Wednesday, March 11, 2015

Sometimes people you don't like...

Sometimes people you don't like do things you do like. Senator Rand Paul is someone in that category.

He has introduced some legislation that could help 7 million overseas Americans who are suffering from lack of banking facilities and draconian tax requirements. 

For example, children born of Americans in another country are automatically considered American even if they are never registered and must pay tax on everything they ever earn any where in the world even if they never, ever set foot on U.S. soil and none of their money ever comes from the U.S.

And if their banks find out they are American, they won't be able to open accounts, make any investments, have a loan, a credit card, etc.

Paul doesn't want to change the CBT (Citizen Based Taxation) part of the attack on expats, but he does want to do something about the banks all over the world that have succumbed to US pressure to report on their American account holders. As a result the banks are slamming the door in American faces. 

I'd put banks in the same category as Paul. Sometimes they deserve sympathy even if they are usually not likeable.

Rand Paul, the Kentucky senator and 2016 Republican presidential hopeful, is leading an effort to repeal a tax law despised by millions of Americans who live and work outside the United States.
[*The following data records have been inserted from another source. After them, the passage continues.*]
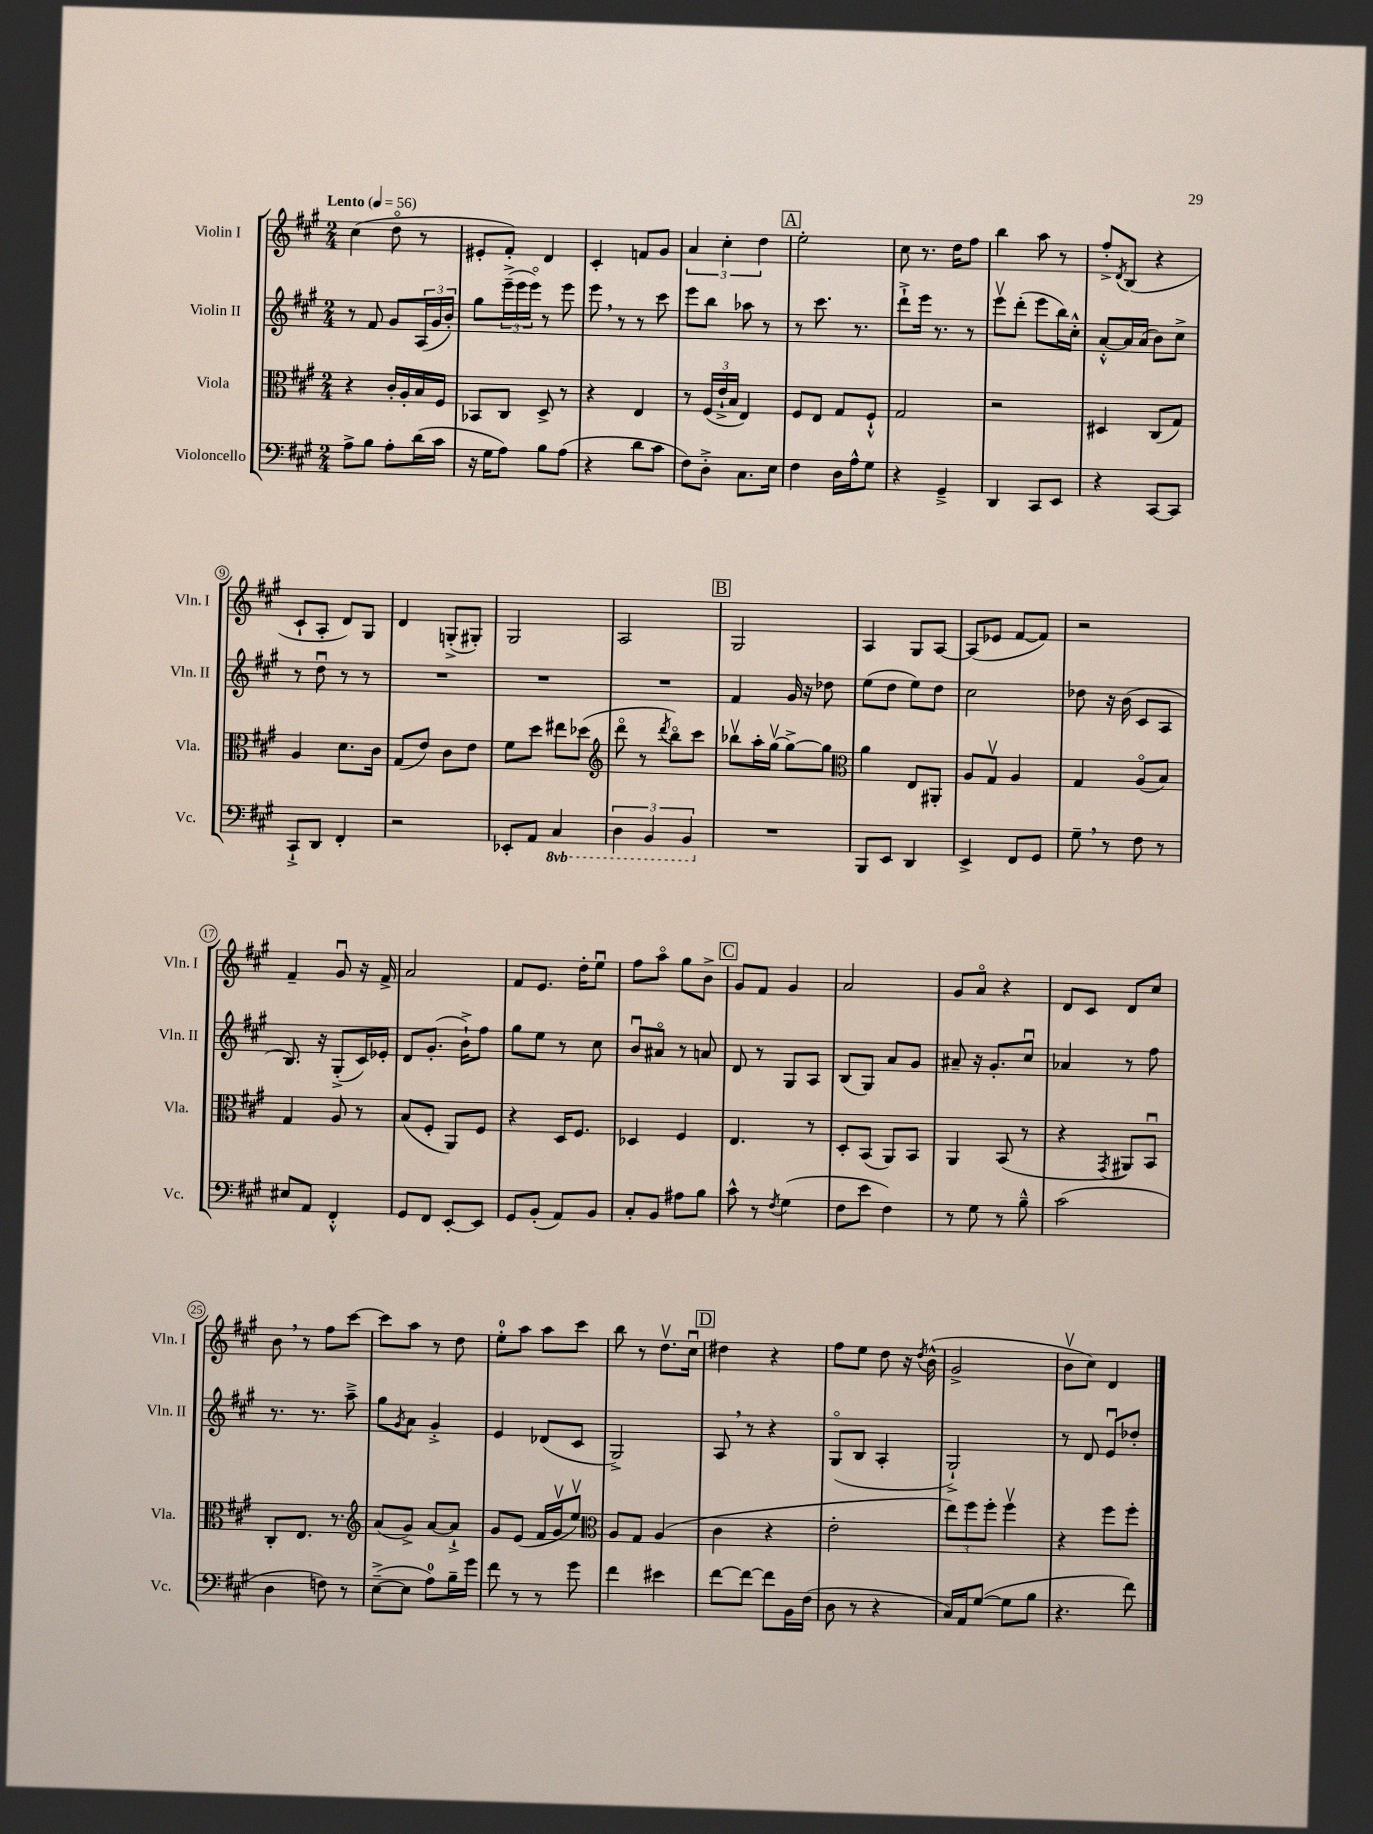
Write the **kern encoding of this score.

**kern	**kern	**kern	**kern
*staff4	*staff3	*staff2	*staff1
*clefF4	*clefC3	*clefG2	*clefG2
*k[f#c#g#]	*k[f#c#g#]	*k[f#c#g#]	*k[f#c#g#]
*M2/4	*M2/4	*M2/4	*M2/4
*MM56	*MM56	*MM56	*MM56
8A^	4r	8r	(4cc#
8B	.	8f#	.
8A'	16c#'	8g#	8ddo
.	16A'	.	.
(16d	16B	(24A	8r
.	.	24g#	.
16c#	16F#	.	.
.	.	24b')	.
=	=	=	=
16r	8BB-	8gg#	8e#'
16G#	.	.	.
8A)	8C#	(24eee~^	8f#')
.	.	24eee	.
.	.	24eeeo)	.
8B	8D^	8r	4d
(8A	8r	8eee	.
=	=	=	=
4r	4r	8eee	4c#'
.	.	8r	.
8d	4E	8r	8f
8c#	.	8ccc#	8g#
=	=	=	=
8F#)	8r	8eee	6a
8D'^	(24F#	8bb	.
.	24e`^	.	6cc#'
.	24B	.	.
8.C#	4E)	8aa-	.
.	.	.	6dd
.	.	8r	.
16E	.	.	.
=	=	=	=
4F#	8F#	8r	2ee'
.	8E	8.ccc#	.
16D	8G#	.	.
16A^^	.	8.r	.
8G#	8F#`^^	.	.
=	=	=	=
4r	2G#	8ddd`^	8cc#
.	.	16eee	8.r
.	.	8.r	.
4GG#~^	.	.	.
.	.	.	16dd
.	.	8r	8ff#
=	=	=	=
4DD	2r	8eeev	4bb
.	.	(8ddd'	.
8CC#	.	8eee	8aa
8EE	.	16bb)	8r
.	.	16cc#'^^	.
=	=	=	=
4r	4D#	[8a'^^	8ff#'^
.	.	.	8qd
.	.	16a]	(8B
.	.	(16a	.
[8CC#	(8C#	8b)	4r
8CC#]	8G#)	8cc#^	.
=	=	=	=
8CC#`^	4A	8r	8c#`
8DD	.	8ddu	8A'
4FF#'	8.d	8r	8d)
.	.	8r	8G#
.	16c#	.	.
=	=	=	=
2r	(8G#	2r	4d
.	8e)	.	.
.	8c#	.	(8G'^
.	8e	.	8G#')
=	=	=	=
8EE-'	8f#	2r	2G#
8AA	8dd	.	.
4CC#	8ee#	.	.
.	(8dd-	.	.
=	=	=	=
*	*clefG2	*	*
6DD	8dddo	2r	2A
.	8r	.	.
6BBB	.	.	.
.	8qddd	.	.
.	8bbo)	.	.
6BBB	.	.	.
.	8ccc#	.	.
=	=	=	=
2r	8bb-v	4f#	2G#
.	16aa'	.	.
.	[16gg#v	.	.
.	8gg#^_	16g#	.
.	.	16r	.
.	8gg#]	8dd-	.
=	=	=	=
*	*clefC3	*	*
8BBB	4a	(8ee	4A
8EE	.	8dd	.
4DD	8E	8ee)	8G#
.	8AA#'	8dd	[8A
=	=	=	=
4EE^	8A	2cc#	(8A]
.	8G#v	.	8e-
8FF#	4A	.	[8f#
8GG#	.	.	8f#])
=	=	=	=
8G#~	4G#	8dd-	2r
8r	.	16r	.
.	.	(16b	.
8F#	(8Ao	8c#	.
8r	8B)	8A	.
=	=	=	=
8E#	4G#	8.B)	4f#~
8AA	.	.	.
.	.	16r	.
4FF#'^^	8A	(8G#'^	8g#u
.	8r	16c#)	16r
.	.	16e-'	16f#^
=	=	=	=
8GG#	(8B	8d	2a
8FF#	8F#'	(8.g#'	.
[8EE'	8AA)	.	.
.	.	16b`^)	.
8EE]	8F#	8ff#	.
=	=	=	=
8GG#	4r	8gg#	8f#
(8BB'	.	8ee	8.e
8AA)	16D	8r	.
.	8.F#	.	16dd'
8BB	.	8cc#	8eeu
=	=	=	=
8C#'	4D-	8bu	8ff#
8BB	.	8a#o	8aao
8A#	4F#	8r	8gg#
8B	.	8a	8b^
=	=	=	=
8c#^^	4.E	8d	8g#
8r	.	8r	8f#
8qF#	.	.	.
(4G#	.	8G#	4g#
.	8r	8A	.
=	=	=	=
8F#	8D'	(8B	2a
8e	(8BB	8G#)	.
4F#)	8AA)	8a	.
.	8BB	8g#	.
=	=	=	=
8r	4AA	8a#~	8g#
8G#	.	16r	8ao
.	.	8.g#'	.
8r	(8BB	.	4r
8B~^^	8r	8cc#u	.
=	=	=	=
(2c#	4r	4a-	8d
.	.	.	8c#
.	8qGG#	.	.
.	8AA#)	8r	8d
.	8BBu	8ff#	8cc#
=	=	=	=
4D	8C#'	8.r	8b
.	8.E	.	8r
.	.	8.r	.
8F)	.	.	8ff#
.	8.r	.	.
8r	.	8aa~^	[8ccc#
=	=	=	=
*	*clefG2	*	*
([8E~^	(8a	8gg#	8ccc#]
.	.	8qg#	.
8E]	8g#^)	8a	8aa
8A)	[8a	4g#'^	8r
16B~	8a`^]	.	8dd
16g#	.	.	.
=	=	=	=
8f#	8g#	4e	8ee'
8r	(8e	.	8aa
8r	16f#	(8d-	8aa
.	16g#v	.	.
8g#	8eev)	8c#	8ccc#
=	=	=	=
*	*clefC3	*	*
4f#	8A	2G#^)	8bb
.	8G#	.	8r
4e#	(4A	.	8.ddv
.	.	.	16cc#u
=	=	=	=
[8f#	4c#	8A	4dd#
8f#_	.	8r	.
8f#]	4r	4r	4r
16BB	.	.	.
(16F#	.	.	.
=	=	=	=
8D	2e'	(8G#o	8ff#
8r	.	8B	8ee
4r	.	4A'	8dd
.	.	.	16r
.	.	.	8qdd
.	.	.	(16b^^
=	=	=	=
16C#)	12ee)	2G#`^)	2g#^
16AA	.	.	.
.	12ff#	.	.
([8G#	.	.	.
.	12ff#'	.	.
8G#]	4ff#v	.	.
8B	.	.	.
=	=	=	=
4.r	4r	8r	8bv
.	.	8d	8cc#)
.	8ff#	8eu	4d
8f#)	8ff#'	8dd-'	.
==	==	==	==
*-	*-	*-	*-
Paul formally introduced legislation this month in the Senate to reverse the main requirements of the Foreign Account Tax Compliance Act, (FATCA or as many call it FATCAt because it is designed to catch the rich expats. Contrary to homeland belief, most expats aren't rich, but ordinary middle class people) saying the law has wrongly deprived American ex-patriots of access to banking services, violated their privacy and forced many to renounce their citizenship.
“Not only is FATCA dangerous with respect to the privacy protections owed to every American — home or abroad — it has threatened the livelihood of millions of Americans working or living overseas,” Paul said.

Likewise the Washington Times, is not a paper whose political stance is one I often agree on, but I'm glad they covered this story.